What needs to be done
Only one span belongs in the answer: the line holding "ગુસ્સાને ક્રોધ કહે છે." through the last line of the entries below, retyped exactly.

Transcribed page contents
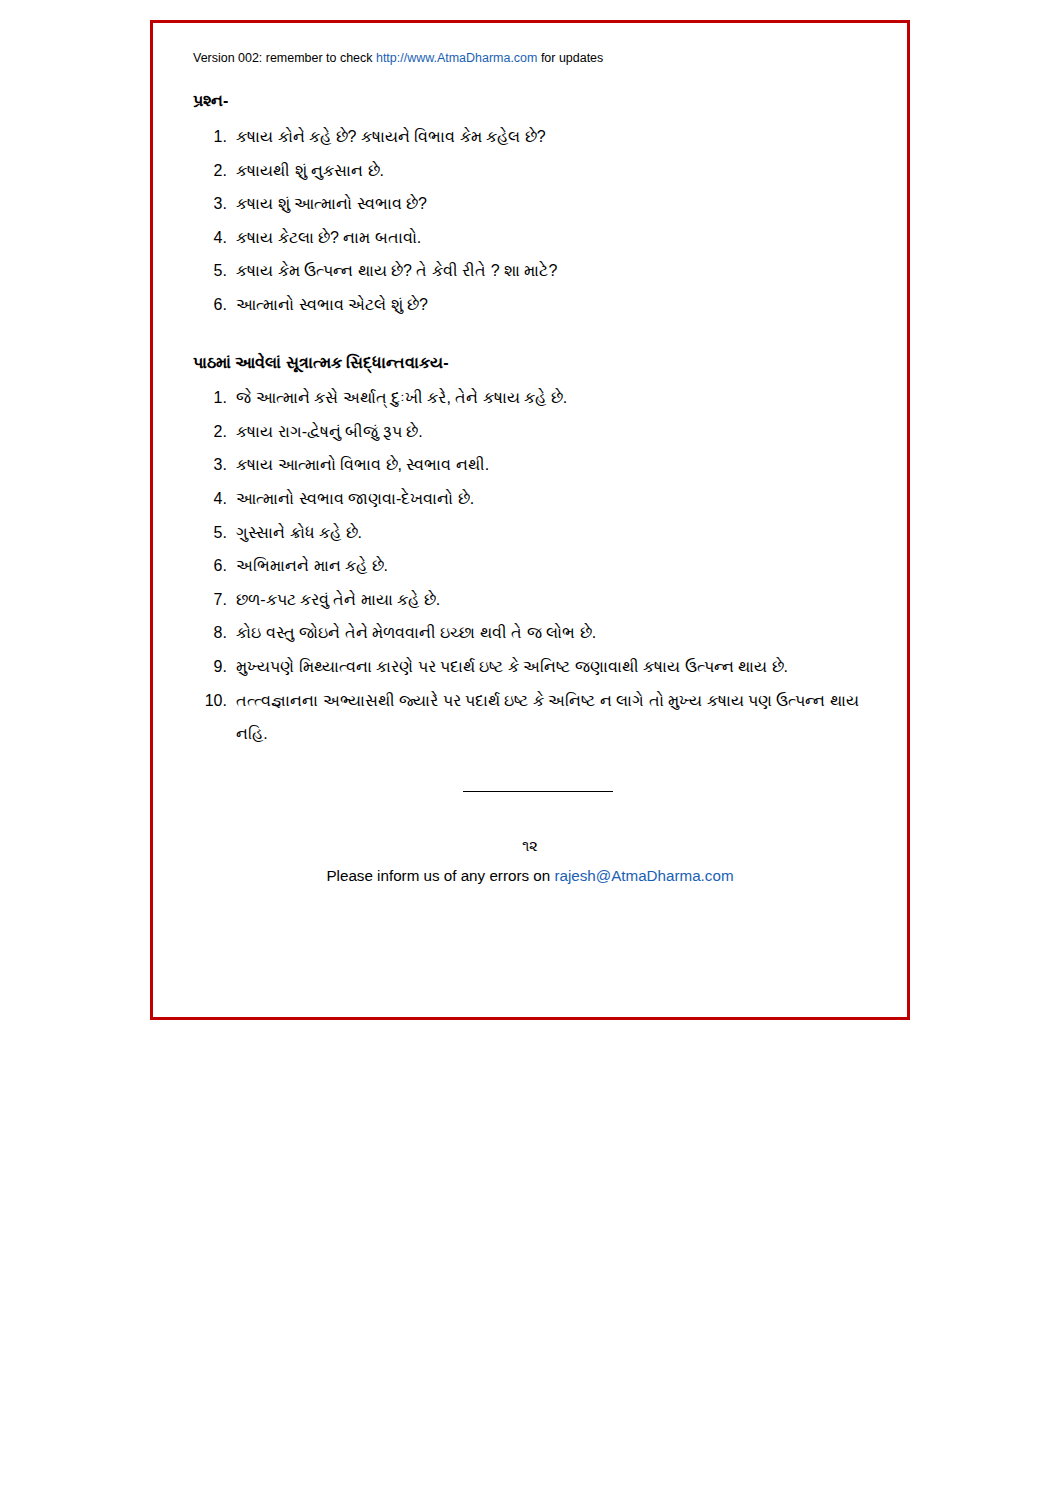Version 002: remember to check http://www.AtmaDharma.com for updates
પ્રશ્ન-
કષાય કોને કહે છે? કષાયને વિભાવ કેમ કહેલ છે?
કષાયથી શું નુકસાન છે.
કષાય શું આત્માનો સ્વભાવ છે?
કષાય કેટલા છે? નામ બતાવો.
કષાય કેમ ઉત્પન્ન થાય છે? તે કેવી રીતે ? શા માટે?
આત્માનો સ્વભાવ એટલે શું છે?
પાઠમાં આવેલાં સૂત્રાત્મક સિદ્ધાન્તવાકય-
જે આત્માને કસે અર્થાત્ દુઃખી કરે, તેને કષાય કહે છે.
કષાય રાગ-દ્વેષનું બીજું રૂપ છે.
કષાય આત્માનો વિભાવ છે, સ્વભાવ નથી.
આત્માનો સ્વભાવ જાણવા-દેખવાનો છે.
ગુસ્સાને ક્રોધ કહે છે.
અભિમાનને માન કહે છે.
છળ-કપટ કરવું તેને માયા કહે છે.
કોઇ વસ્તુ જોઇને તેને મેળવવાની ઇચ્છા થવી તે જ લોભ છે.
મુખ્યપણે મિથ્યાત્વના કારણે પર પદાર્થ ઇષ્ટ કે અનિષ્ટ જણાવાથી કષાય ઉત્પન્ન થાય છે.
તત્ત્વજ્ઞાનના અભ્યાસથી જ્યારે પર પદાર્થ ઇષ્ટ કે અનિષ્ટ ન લાગે તો મુખ્ય કષાય પણ ઉત્પન્ન થાય નહિ.
૧૨
Please inform us of any errors on rajesh@AtmaDharma.com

Response
ગુસ્સાને ક્રોધ કહે છે.
અભિમાનને માન કહે છે.
છળ-કપટ કરવું તેને માયા કહે છે.
કોઇ વસ્તુ જોઇને તેને મેળવવાની ઇચ્છા થવી તે જ લોભ છે.
મુખ્યપણે મિથ્યાત્વના કારણે પર પદાર્થ ઇષ્ટ કે અનિષ્ટ જણાવાથી કષાય ઉત્પન્ન થાય છે.
તત્ત્વજ્ઞાનના અભ્યાસથી જ્યારે પર પદાર્થ ઇષ્ટ કે અનિષ્ટ ન લાગે તો મુખ્ય કષાય પણ ઉત્પન્ન થાય નહિ.
૧૨
Please inform us of any errors on rajesh@AtmaDharma.com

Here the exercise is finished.